# Operation Mincemeat



## pardus (May 8, 2008)

Operation Mincemeat was a highly successful British deception plan during World War II which convinced the German High Command (OKW) that the Allies would invade the Balkans and Sardinia instead of the island of Sicily, the actual objective. The operation called for making the Germans believe that they had, by accident, intercepted highly classified documents detailing future Allied war plans, and part of Mincemeat's success lay in the unusual nature of the operation: the plans were attached to a corpse deliberately left to wash up on a Spanish beach. The story was subsequently told in a book and later film as 'The Man Who Never Was'.

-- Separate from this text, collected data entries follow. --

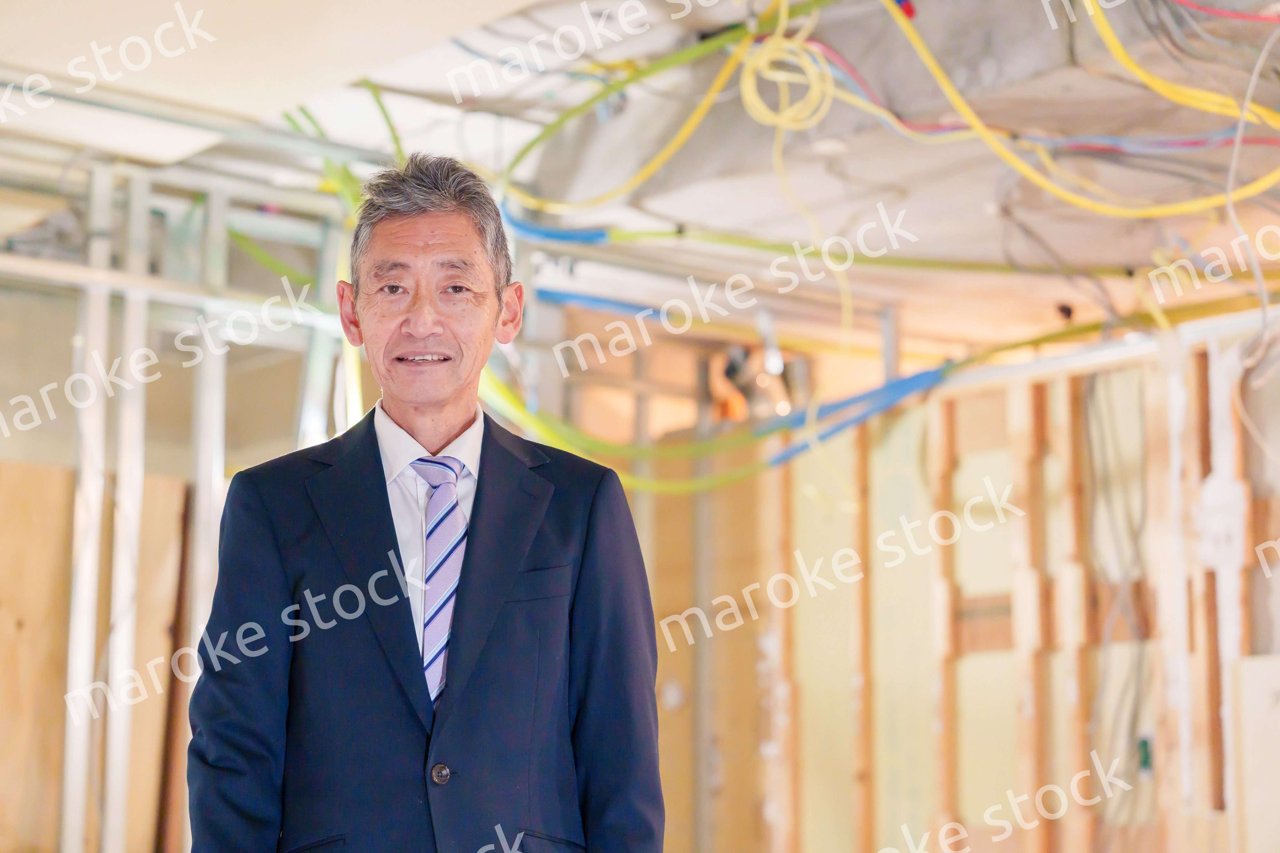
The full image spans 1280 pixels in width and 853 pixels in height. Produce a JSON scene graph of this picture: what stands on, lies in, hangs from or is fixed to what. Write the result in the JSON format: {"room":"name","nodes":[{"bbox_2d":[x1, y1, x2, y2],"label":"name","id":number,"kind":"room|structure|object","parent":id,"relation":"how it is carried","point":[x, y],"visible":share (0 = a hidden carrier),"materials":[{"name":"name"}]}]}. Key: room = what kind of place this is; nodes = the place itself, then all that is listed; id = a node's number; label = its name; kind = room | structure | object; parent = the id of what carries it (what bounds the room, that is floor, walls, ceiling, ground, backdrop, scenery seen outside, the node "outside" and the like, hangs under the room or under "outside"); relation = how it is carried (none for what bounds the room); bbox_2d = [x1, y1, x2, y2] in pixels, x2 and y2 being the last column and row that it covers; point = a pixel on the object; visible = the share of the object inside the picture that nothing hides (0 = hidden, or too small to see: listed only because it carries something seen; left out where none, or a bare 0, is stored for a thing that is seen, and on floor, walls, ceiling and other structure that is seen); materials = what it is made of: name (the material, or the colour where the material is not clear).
{"room":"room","nodes":[
{"label":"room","id":0,"kind":"room"},
{"bbox_2d":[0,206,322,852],"label":"left wall","id":1,"kind":"structure","parent":0,"point":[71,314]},
{"bbox_2d":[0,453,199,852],"label":"plywood panel","id":2,"kind":"object","parent":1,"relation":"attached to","point":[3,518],"visible":0.66,"materials":[{"name":"brown wood"}]},
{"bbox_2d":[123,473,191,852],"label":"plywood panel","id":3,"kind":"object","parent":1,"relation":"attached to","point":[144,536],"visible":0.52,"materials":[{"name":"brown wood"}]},
{"bbox_2d":[1,0,1279,358],"label":"ceiling","id":4,"kind":"structure","parent":0,"point":[684,217],"materials":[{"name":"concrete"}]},
{"bbox_2d":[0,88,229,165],"label":"ceiling panel","id":5,"kind":"object","parent":4,"relation":"attached to","point":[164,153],"visible":0.92,"materials":[{"name":"white"}]},
{"bbox_2d":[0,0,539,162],"label":"ceiling panel","id":6,"kind":"object","parent":4,"relation":"attached to","point":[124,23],"visible":0.9,"materials":[{"name":"white"}]},
{"bbox_2d":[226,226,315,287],"label":"green cable","id":7,"kind":"object","parent":4,"relation":"hanging from","point":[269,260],"visible":0.41,"materials":[{"name":"green plastic"}]},
{"bbox_2d":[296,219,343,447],"label":"metal stud","id":8,"kind":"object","parent":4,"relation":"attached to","point":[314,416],"visible":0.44,"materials":[{"name":"silver metal"}]},
{"bbox_2d":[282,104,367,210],"label":"green cable","id":9,"kind":"object","parent":4,"relation":"hanging from","point":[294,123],"visible":0.33,"materials":[{"name":"green plastic"}]},
{"bbox_2d":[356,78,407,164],"label":"green cable","id":10,"kind":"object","parent":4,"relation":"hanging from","point":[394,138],"visible":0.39,"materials":[{"name":"green plastic"}]},
{"bbox_2d":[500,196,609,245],"label":"blue cable","id":11,"kind":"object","parent":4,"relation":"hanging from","point":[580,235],"visible":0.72,"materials":[{"name":"blue plastic"}]},
{"bbox_2d":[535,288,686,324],"label":"blue cable","id":12,"kind":"object","parent":4,"relation":"hanging from","point":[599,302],"visible":0.61,"materials":[{"name":"blue plastic"}]},
{"bbox_2d":[494,0,835,210],"label":"green cable","id":13,"kind":"object","parent":4,"relation":"hanging from","point":[547,132],"visible":0.77,"materials":[{"name":"plastic"}]},
{"bbox_2d":[483,357,952,494],"label":"green cable","id":14,"kind":"object","parent":4,"relation":"hanging from","point":[767,464],"visible":0.48,"materials":[{"name":"green plastic"}]},
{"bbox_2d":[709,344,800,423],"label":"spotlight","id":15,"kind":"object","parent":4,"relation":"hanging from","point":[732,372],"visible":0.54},
{"bbox_2d":[737,12,834,129],"label":"yellow cable","id":16,"kind":"object","parent":4,"relation":"hanging from","point":[750,88],"visible":0.9,"materials":[{"name":"yellow plastic"}]},
{"bbox_2d":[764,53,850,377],"label":"yellow cable","id":17,"kind":"object","parent":4,"relation":"hanging from","point":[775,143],"visible":0.8,"materials":[{"name":"yellow plastic"}]},
{"bbox_2d":[503,217,1158,278],"label":"green cable","id":18,"kind":"object","parent":4,"relation":"hanging from","point":[938,265],"visible":0.85,"materials":[{"name":"green plastic"}]},
{"bbox_2d":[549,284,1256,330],"label":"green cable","id":19,"kind":"object","parent":4,"relation":"hanging from","point":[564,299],"visible":0.73,"materials":[{"name":"green plastic"}]},
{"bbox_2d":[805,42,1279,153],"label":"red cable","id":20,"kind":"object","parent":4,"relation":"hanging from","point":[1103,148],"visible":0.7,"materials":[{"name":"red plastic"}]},
{"bbox_2d":[843,0,1279,215],"label":"yellow cable","id":21,"kind":"object","parent":4,"relation":"hanging from","point":[980,130],"visible":0.92,"materials":[{"name":"yellow plastic"}]},
{"bbox_2d":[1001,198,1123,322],"label":"black cable","id":22,"kind":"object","parent":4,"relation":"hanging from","point":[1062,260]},
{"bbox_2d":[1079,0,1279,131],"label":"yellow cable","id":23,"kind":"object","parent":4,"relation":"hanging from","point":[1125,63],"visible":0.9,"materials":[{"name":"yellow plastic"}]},
{"bbox_2d":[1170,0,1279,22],"label":"red cable","id":24,"kind":"object","parent":4,"relation":"hanging from","point":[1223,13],"visible":0.94,"materials":[{"name":"red plastic"}]},
{"bbox_2d":[1220,21,1279,447],"label":"white cable","id":25,"kind":"object","parent":4,"relation":"hanging from","point":[1231,212],"visible":0.97,"materials":[{"name":"white plastic"}]},
{"bbox_2d":[578,308,1279,852],"label":"stud wall","id":26,"kind":"structure","parent":0,"point":[1118,374],"materials":[{"name":"beige wood"}]},
{"bbox_2d":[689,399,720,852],"label":"metal post","id":27,"kind":"object","parent":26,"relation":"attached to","point":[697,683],"visible":0.67,"materials":[{"name":"grey metal"}]},
{"bbox_2d":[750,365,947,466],"label":"blue cable","id":28,"kind":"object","parent":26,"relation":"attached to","point":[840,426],"visible":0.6,"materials":[{"name":"blue plastic"}]},
{"bbox_2d":[1081,366,1149,820],"label":"cables","id":29,"kind":"object","parent":26,"relation":"hanging from","point":[1093,389],"visible":0.7,"materials":[{"name":"plastic"}]},
{"bbox_2d":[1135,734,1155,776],"label":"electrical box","id":30,"kind":"object","parent":26,"relation":"attached to","point":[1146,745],"visible":0.53,"materials":[{"name":"green"}]},
{"bbox_2d":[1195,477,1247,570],"label":"electrical box","id":31,"kind":"object","parent":26,"relation":"attached to","point":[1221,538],"visible":0.76,"materials":[{"name":"white plastic"}]},
{"bbox_2d":[1229,653,1279,852],"label":"white panel","id":32,"kind":"object","parent":26,"relation":"attached to","point":[1258,665],"visible":0.93,"materials":[{"name":"white"}]},
{"label":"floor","id":33,"kind":"structure","parent":0,"visible":0},
{"bbox_2d":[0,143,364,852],"label":"metal frame","id":34,"kind":"object","parent":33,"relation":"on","point":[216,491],"visible":0.71,"materials":[{"name":"metal"}]},
{"bbox_2d":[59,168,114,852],"label":"metal stud","id":35,"kind":"object","parent":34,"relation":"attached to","point":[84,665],"visible":0.9,"materials":[{"name":"metal"}]},
{"bbox_2d":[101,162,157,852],"label":"metal stud","id":36,"kind":"object","parent":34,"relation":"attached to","point":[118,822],"visible":0.94,"materials":[{"name":"metal"}]},
{"bbox_2d":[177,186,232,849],"label":"metal stud","id":37,"kind":"object","parent":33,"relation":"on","point":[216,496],"visible":0.61,"materials":[{"name":"metal"}]},
{"bbox_2d":[186,155,668,852],"label":"man","id":38,"kind":"object","parent":33,"relation":"on","point":[477,536],"visible":0.97}
]}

http://en.wikipedia.org/wiki/Operation_Mincemeat


----------



## 0699 (May 8, 2008)

Excellent book.  I read it when I was 12-13.  I ran across an old copy in a used book store a few years ago and now it holds a nice quiet place on my "WW II" shelf.


----------



## zeikooc (May 8, 2008)

0699 said:


> Excellent book. I read it when I was 12-13. I ran across an old copy in a used book store a few years ago and now it holds a nice quiet place on my "WW II" shelf.


 
I read the same book. I found that story freaking awesome


----------



## SpitfireV (May 10, 2008)

I had a Reader's Digest Condensed book of WW2 books and this was in it. Great story, fascinated me as a child. I think it was all the work that went into making everything look legit. Learned a lot of lessons about thinking about how things look from the other side when you're trying to con someone.


----------